[TEXTAUSZUG]

Parlamentskorrespondenz Nr. 430 vom 08.06.2001

REGIERUNGSVORLAGEN

VERTRAG VON NIZZA LIEGT DEM PARLAMENT ZUR RATIFIZIERUNG VOR

Die Bundesregierung hat nun dem Parlament den Vertrag von Nizza zur Ratifizierung vorgelegt, mit dem die Verträge, auf denen die EU beruht (Vertrag über die Europäische Union, Vertrag zur Gründung der Europäischen Gemeinschaft, Vertrag über die Gründung der Europäischen Gemeinschaft für Kohle und Stahl, Vertrag zur Gründung der Europäischen Atomgemeinschaft), geändert werden. Dieser wurde am 26. Februar 2001 von den Staats- und Regierungschefs der EU-Mitgliedstaaten in seiner endgültigen Fassung unterzeichnet, nachdem er anlässlich des Europäischen Rates vom 7. - 11. Dezember 2000 beschlossen worden war. (600 d.B.)

Die vorbereitenden Verhandlungen darüber waren von der am 14. Februar 2000 eröffneten Regierungskonferenz geführt worden. Ziel der Vertragsänderung war und ist es, die Funktionsweise der europäischen Organe und Einrichtungen so anzupassen, dass diese auch in der Lage sind, in einer EU mit nahezu doppelt so vielen Mitgliedern im Vergleich zu heute handlungsfähig zu bleiben. Mit der EU führen derzeit zwölf Staaten Beitrittsverhandlungen (Bulgarien, Estland, Lettland, Litauen, Malta, Polen, Rumänien, Slowakei, Slowenien, Tschechische Republik, Ungarn und Zypern). Die Türkei wurde als potenzielles Beitrittsland anerkannt.

Dem Vertrag wurde auch eine "Erklärung zur Zukunft der Union" beigefügt, mit der der so genannte "Post-Nizza-Prozess" eingeleitet wird. Demnach soll der Rat im Dezember 2001 unter belgischem Vorsitz darüber entscheiden, wie der Denkprozess fortgesetzt werden kann. Konkret will man über folgende Themen weiter diskutieren: Vereinfachung der Verträge, Abgrenzung der Zuständigkeiten (Subsidiaritätsprinzip), der Status der in Nizza proklamierten Charta der Grundrechte der EU in den Verträgen sowie die Rolle der nationalen Parlamente in der Architektur Europas. Im Jahr 2004 ist dann die Einberufung einer neuen Regierungskonferenz geplant.

[/TEXTAUSZUG]

◆ FOLGENDES BEARBEITEN ◆
**A.** Beantworte anhand des Textauszugs diese Fragen:
(i) An welchem Tag wurde der Vertrag von Nizza in seiner endgültigen Fassung unterzeichnet?
(ii) Wie viele Staaten führen derzeit Beitrittsverhandlungen mit der EU?
(iii) Für welches Jahr ist die Einberufung einer neuen Regierungskonferenz geplant?
**B.** Übersetze den Satz „Die Türkei wurde als potenzielles Beitrittsland anerkannt.“ aus dem Textauszug ins Englische.
**C.** Gib bitte aus dem Textauszug den Abschnitt von "VERTRAG VON NIZZA LIEGT" bis "war. (600 d.B.)" wortgetreu zurück.

[DATEN]

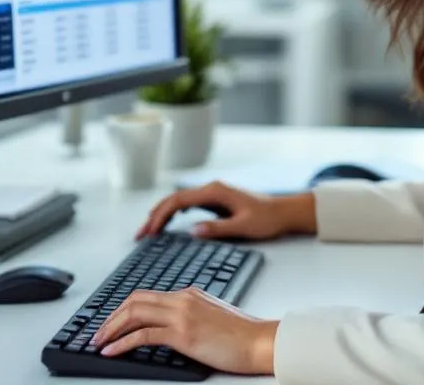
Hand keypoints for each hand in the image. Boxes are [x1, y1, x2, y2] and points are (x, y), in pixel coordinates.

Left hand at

[/DATEN]

◆ ANTWORTEN ◆
**A.**
(i) Am 26. Februar 2001
(ii) Zwölf Staaten
(iii) Für das Jahr 2004

**B.** Turkey was recognized as a potential accession country.

**C.**
VERTRAG VON NIZZA LIEGT DEM PARLAMENT ZUR RATIFIZIERUNG VOR

Die Bundesregierung hat nun dem Parlament den Vertrag von Nizza zur Ratifizierung vorgelegt, mit dem die Verträge, auf denen die EU beruht (Vertrag über die Europäische Union, Vertrag zur Gründung der Europäischen Gemeinschaft, Vertrag über die Gründung der Europäischen Gemeinschaft für Kohle und Stahl, Vertrag zur Gründung der Europäischen Atomgemeinschaft), geändert werden. Dieser wurde am 26. Februar 2001 von den Staats- und Regierungschefs der EU-Mitgliedstaaten in seiner endgültigen Fassung unterzeichnet, nachdem er anlässlich des Europäischen Rates vom 7. - 11. Dezember 2000 beschlossen worden war. (600 d.B.)